Friday, December 13, 2013
By Ben Walker / The Associated Press
The question now is whether Major League Baseball's player suspensions will stop the drug cheats once and for all.
In this Oct. 14, 2012, photo, New York Yankees' Alex Rodriguez sits in the dugout after striking out in Game 2 of the American League championship series against the Detroit Tigers in New York.
To Logan Morrison, the suspensions and shame and loss in salary might not be enough. To really deter them, the Miami Marlins' first baseman suggests clubs pay a price, too.
"Maybe penalizing the teams for guys who signed — like Melky signing that $16 million deal — maybe the team should have to give up something," Morrison said.
Which would be fine with Dodgers second baseman Mark Ellis.
"We're sick of it. Tired of it," he said. "We don't want the fans thinking everybody cheats. You listen to people talk and they associate baseball with cheating."
"The teams maybe should look at some things. Not sign guys who are caught. That would be a good thing. Start taking guys' money away," Ellis said.
The Associated Press reports that a person familiar with the negotiations says that all players targeted for drug suspensions other than Alex Rodriguez have accepted 50-game penalties from Major League Baseball.
The person says All-Stars Nelson Cruz of Texas, Jhonny Peralta of Detroit and Everth Cabrera of San Diego are among the 12 who accepted penalties Monday.
Will the penalties serve as a deterrent? Hall of Famer Joe Morgan will wait and see.
"It depends on what the punishments are. The thing with me is always the risk versus the reward," he said. "What is the reward? Getting a $150 million contract. What is the risk? A 30-day suspension, a 60-day suspension? The risk doesn't outweigh the reward."
"Until that happens, it's not going to change," he said. "It's very simple: The risk has to outweigh the reward."
And that might mean something more drastic.
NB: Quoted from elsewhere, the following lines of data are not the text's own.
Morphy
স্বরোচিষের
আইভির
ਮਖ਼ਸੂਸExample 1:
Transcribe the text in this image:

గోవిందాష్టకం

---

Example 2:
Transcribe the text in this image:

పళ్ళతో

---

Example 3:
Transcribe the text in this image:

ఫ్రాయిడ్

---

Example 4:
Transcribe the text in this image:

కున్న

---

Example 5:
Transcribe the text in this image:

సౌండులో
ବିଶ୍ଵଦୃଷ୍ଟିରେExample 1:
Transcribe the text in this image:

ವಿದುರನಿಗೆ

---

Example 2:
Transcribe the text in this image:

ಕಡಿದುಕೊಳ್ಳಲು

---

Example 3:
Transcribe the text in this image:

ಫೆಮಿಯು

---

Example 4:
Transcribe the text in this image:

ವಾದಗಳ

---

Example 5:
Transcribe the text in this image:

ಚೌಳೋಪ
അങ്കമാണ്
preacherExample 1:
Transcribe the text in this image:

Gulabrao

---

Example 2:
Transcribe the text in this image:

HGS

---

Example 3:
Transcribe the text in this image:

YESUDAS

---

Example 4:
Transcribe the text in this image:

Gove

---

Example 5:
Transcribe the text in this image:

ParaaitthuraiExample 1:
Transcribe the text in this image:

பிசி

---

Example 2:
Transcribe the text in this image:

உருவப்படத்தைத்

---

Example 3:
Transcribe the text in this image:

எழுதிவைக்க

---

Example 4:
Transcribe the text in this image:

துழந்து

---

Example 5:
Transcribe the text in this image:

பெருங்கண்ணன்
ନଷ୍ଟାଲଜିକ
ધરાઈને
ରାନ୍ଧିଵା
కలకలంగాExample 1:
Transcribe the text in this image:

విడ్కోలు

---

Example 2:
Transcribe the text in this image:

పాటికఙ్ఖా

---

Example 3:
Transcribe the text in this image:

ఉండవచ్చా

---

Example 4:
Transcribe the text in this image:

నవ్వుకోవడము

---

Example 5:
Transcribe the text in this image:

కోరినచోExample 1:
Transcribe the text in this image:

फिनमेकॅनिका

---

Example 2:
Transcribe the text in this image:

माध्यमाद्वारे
Say, the risk of players immediately losing their rich deals if they're caught.
"I know they're talking about" terminating contracts, St. Louis pitcher Adam Wainwright said. "But I don't know if you want to go down that road. Once you start, where do you stop?"
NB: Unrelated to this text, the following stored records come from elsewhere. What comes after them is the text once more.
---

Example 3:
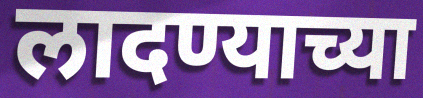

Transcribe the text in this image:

लादण्याच्या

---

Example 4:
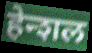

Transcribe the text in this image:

हेन्शल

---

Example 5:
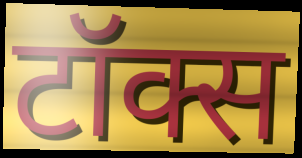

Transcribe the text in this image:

टॉक्सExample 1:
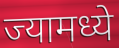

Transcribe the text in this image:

ज्यामध्ये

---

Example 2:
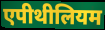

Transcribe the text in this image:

एपीथीलियम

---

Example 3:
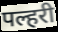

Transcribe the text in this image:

पल्हरी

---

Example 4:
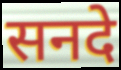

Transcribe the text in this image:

सनदे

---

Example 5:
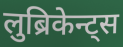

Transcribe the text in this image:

लुब्रिकेन्ट्स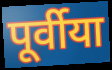
पूर्वीया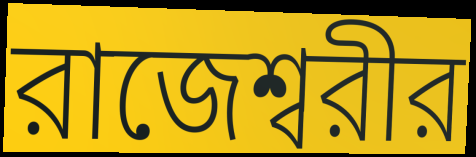
রাজেশ্বরীর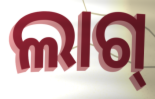
ଲାଗ୍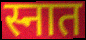
स्नात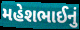
મહેશભાઈનું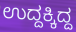
ಉದ್ದಕ್ಕಿದ್ದ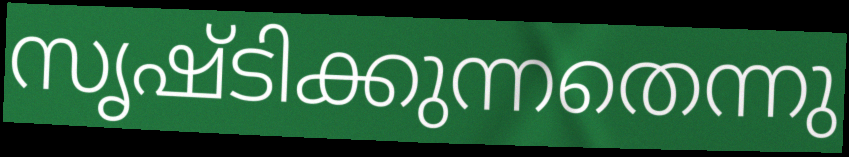
സൃഷ്ടിക്കുന്നതെന്നു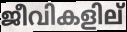
ജീവികളില്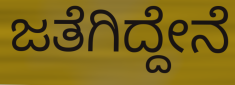
ಜತೆಗಿದ್ದೇನೆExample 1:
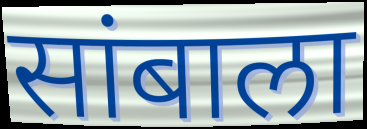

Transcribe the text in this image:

सांबाला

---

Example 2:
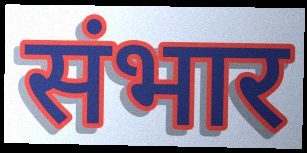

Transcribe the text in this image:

संभार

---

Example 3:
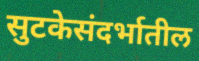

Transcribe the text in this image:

सुटकेसंदर्भातील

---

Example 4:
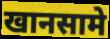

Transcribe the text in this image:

खानसामे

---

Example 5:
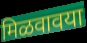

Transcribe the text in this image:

मिळवावया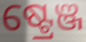
ଷ୍ଟ୍ରେଞ୍ଜ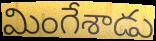
మింగేశాడుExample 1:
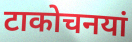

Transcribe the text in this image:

टाकोचनयां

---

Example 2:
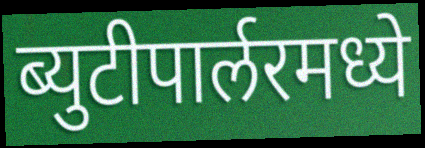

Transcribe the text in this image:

ब्युटीपार्लरमध्ये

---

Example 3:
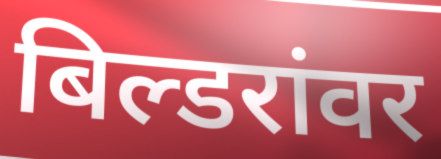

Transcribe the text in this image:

बिल्डरांवर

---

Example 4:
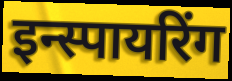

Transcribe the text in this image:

इन्स्पायरिंग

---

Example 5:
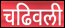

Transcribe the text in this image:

चढिवली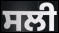
ਸਲੀ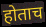
होताच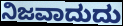
ನಿಜವಾದುದು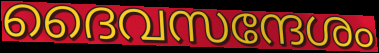
ദൈവസന്ദേശംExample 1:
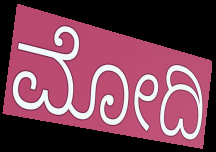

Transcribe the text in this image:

ಮೋದಿ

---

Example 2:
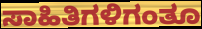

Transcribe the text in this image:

ಸಾಹಿತಿಗಳಿಗಂತೂ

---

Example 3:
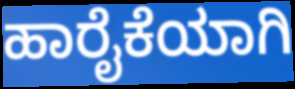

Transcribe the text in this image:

ಹಾರೈಕೆಯಾಗಿ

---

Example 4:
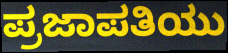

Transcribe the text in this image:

It'd be a start, Padres outfielder Will Venable said.
"My personal opinion is that the penalties need to get back to the contracts," he said. "I believe that if you cross over and decide that you are going to use the banned substance, you also should forfeit the support of the players' association."
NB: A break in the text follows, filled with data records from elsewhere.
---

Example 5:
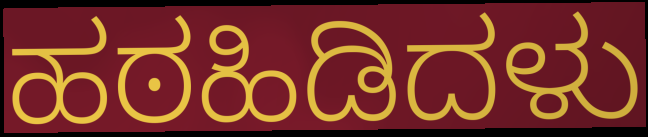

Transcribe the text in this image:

ಹಠಹಿಡಿದಳು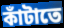
কাঁটাতে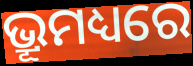
ଭ୍ରୂମଧ୍ୟରେ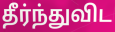
தீர்ந்துவிடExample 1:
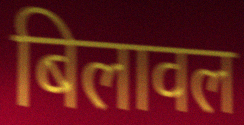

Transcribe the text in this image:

बिलावल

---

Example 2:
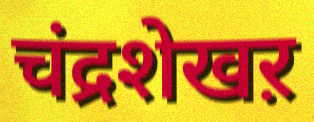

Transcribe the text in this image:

चंद्रशेखऱ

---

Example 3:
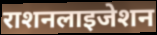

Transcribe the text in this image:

राशनलाइजेशन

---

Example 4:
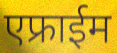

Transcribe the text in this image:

एफ्राईम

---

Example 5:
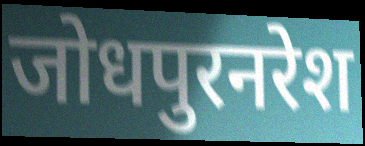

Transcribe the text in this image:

जोधपुरनरेशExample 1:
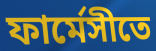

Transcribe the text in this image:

ফার্মেসীতে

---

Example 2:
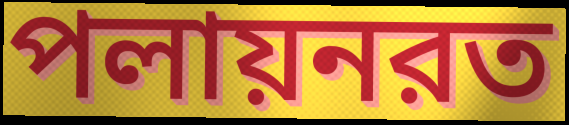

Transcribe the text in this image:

পলায়নরত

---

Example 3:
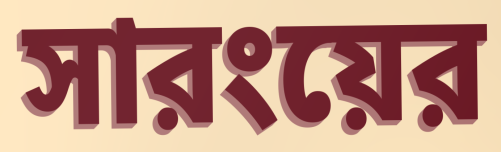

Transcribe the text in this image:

সারংয়ের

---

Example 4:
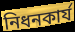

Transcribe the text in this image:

নিধনকার্য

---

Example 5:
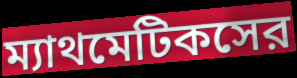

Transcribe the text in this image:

ম্যাথমেটিকসেরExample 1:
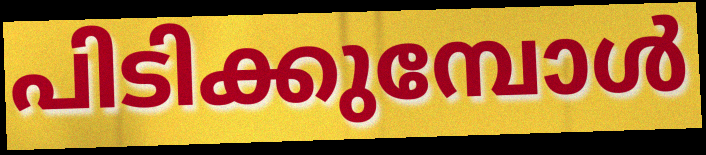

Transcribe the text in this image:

പിടിക്കുമ്പോൾ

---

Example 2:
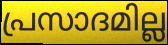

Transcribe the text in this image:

പ്രസാദമില്ല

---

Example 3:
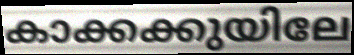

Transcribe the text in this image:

കാക്കക്കുയിലേ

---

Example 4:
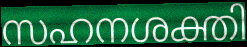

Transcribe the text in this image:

സഹനശക്തി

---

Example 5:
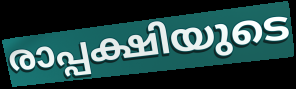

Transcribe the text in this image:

രാപ്പക്ഷിയുടെ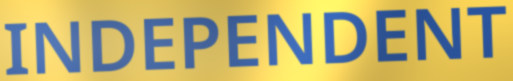
INDEPENDENTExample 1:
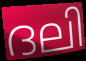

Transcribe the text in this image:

ദലി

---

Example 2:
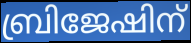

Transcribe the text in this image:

ബ്രിജേഷിന്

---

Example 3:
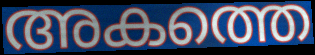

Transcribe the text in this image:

അകത്തെ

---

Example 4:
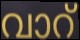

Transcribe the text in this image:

വാറ്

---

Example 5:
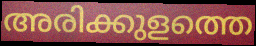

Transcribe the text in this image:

അരിക്കുളത്തെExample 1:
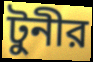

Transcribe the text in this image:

টুনীর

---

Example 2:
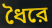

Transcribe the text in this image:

ধৈরে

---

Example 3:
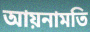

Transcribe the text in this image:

আয়নামতি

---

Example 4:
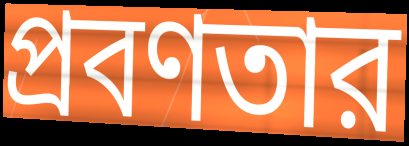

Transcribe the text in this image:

প্রবণতার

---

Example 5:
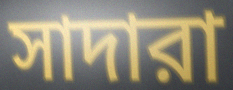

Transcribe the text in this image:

সাদারা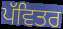
ਪੱਵਿਤਰ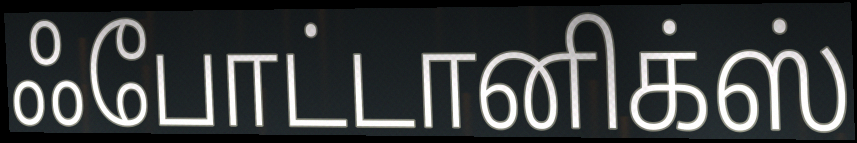
ஃபோட்டானிக்ஸ்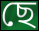
ছে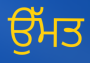
ਉੱਮਤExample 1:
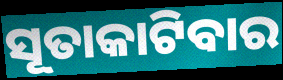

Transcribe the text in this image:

ସୂତାକାଟିବାର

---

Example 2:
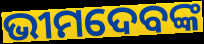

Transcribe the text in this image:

ଭୀମଦେବଙ୍କ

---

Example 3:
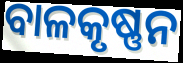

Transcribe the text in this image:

ବାଳକୃଷ୍ଣନ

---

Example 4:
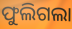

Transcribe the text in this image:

ଫୁଲିଗଲା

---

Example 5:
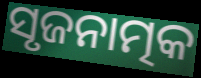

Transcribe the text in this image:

ସୃଜନାତ୍ମକ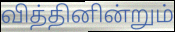
வித்தினின்றும்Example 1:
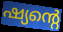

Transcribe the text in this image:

ഷ്യന്റെ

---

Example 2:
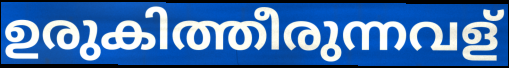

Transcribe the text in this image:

ഉരുകിത്തീരുന്നവള്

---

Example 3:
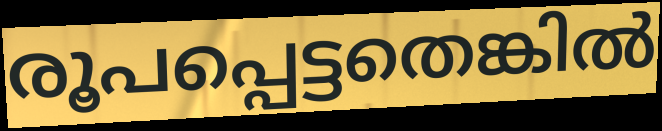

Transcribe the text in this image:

രൂപപ്പെട്ടതെങ്കിൽ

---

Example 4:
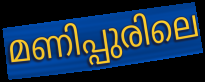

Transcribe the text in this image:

മണിപ്പുരിലെ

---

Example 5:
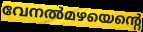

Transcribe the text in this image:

വേനൽമഴയെന്റെ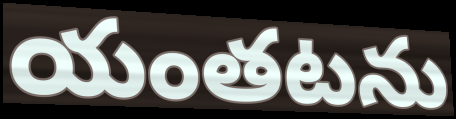
యంతటను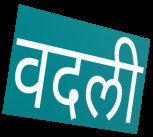
वदली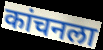
कांचनला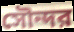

"They are not worthy of the support of the players' association. I think the combination of that and somehow having to forfeit or void your contract that you're under is something that needs to be the main focus of the penalties," he said.
For Mark McGwire, the taint of scandal cost him a chance at the Hall of Fame. For Barry Bonds and Roger Clemens, the drug cloud landed them in federal court.
Rafael Palmeiro, with more than 500 home runs and 3,000 hits, became an outcast after a positive drug test. Manny Ramirez drew a suspension that ran him out of the majors, Steve Howe was banned seven times. In the 1980s, several players had reputations tarnished during the Pittsburgh cocaine trials, before that a few even went to prison.
Now, former MVP Ryan Braun is serving a 65-game ban and more big penalties are looming.
"There's a thought that maybe the punishment isn't steep enough because the guys are still doing stuff," Seattle shortstop Brendan Ryan said. "Is there a punishment that's too stiff? I don't know. It should scare anyone from doing it."